(GIVEN ENTRIES)

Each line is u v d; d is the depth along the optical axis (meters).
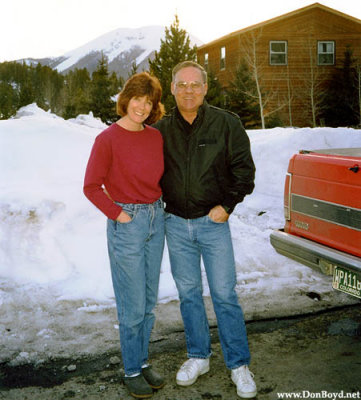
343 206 3.45
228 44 27.78
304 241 3.80
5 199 4.90
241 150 2.77
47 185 5.38
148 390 2.77
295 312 3.91
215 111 2.79
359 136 8.45
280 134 8.57
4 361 3.15
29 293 4.07
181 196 2.79
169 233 2.91
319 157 3.70
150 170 2.67
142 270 2.75
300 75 26.66
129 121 2.64
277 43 26.33
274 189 7.34
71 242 4.66
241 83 24.08
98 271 4.42
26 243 4.56
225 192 2.85
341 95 25.84
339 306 4.02
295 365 3.10
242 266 4.79
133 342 2.81
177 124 2.77
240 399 2.74
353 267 3.26
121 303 2.81
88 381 2.95
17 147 6.19
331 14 26.58
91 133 7.96
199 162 2.74
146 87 2.55
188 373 2.90
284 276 4.66
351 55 26.06
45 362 3.15
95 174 2.60
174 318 3.82
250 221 6.36
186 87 2.64
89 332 3.55
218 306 2.87
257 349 3.33
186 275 2.92
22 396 2.79
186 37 24.08
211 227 2.81
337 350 3.28
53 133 6.91
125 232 2.68
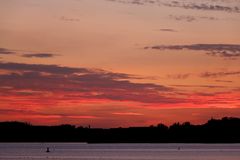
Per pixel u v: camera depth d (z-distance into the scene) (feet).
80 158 643.04
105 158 645.92
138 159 615.98
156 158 640.58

(End GIVEN ENTRIES)

THE PROBLEM:
Your task is to count the lines of the records that contain "depth". Answer with only that number.

SOLUTION TO THE EXERCISE:
2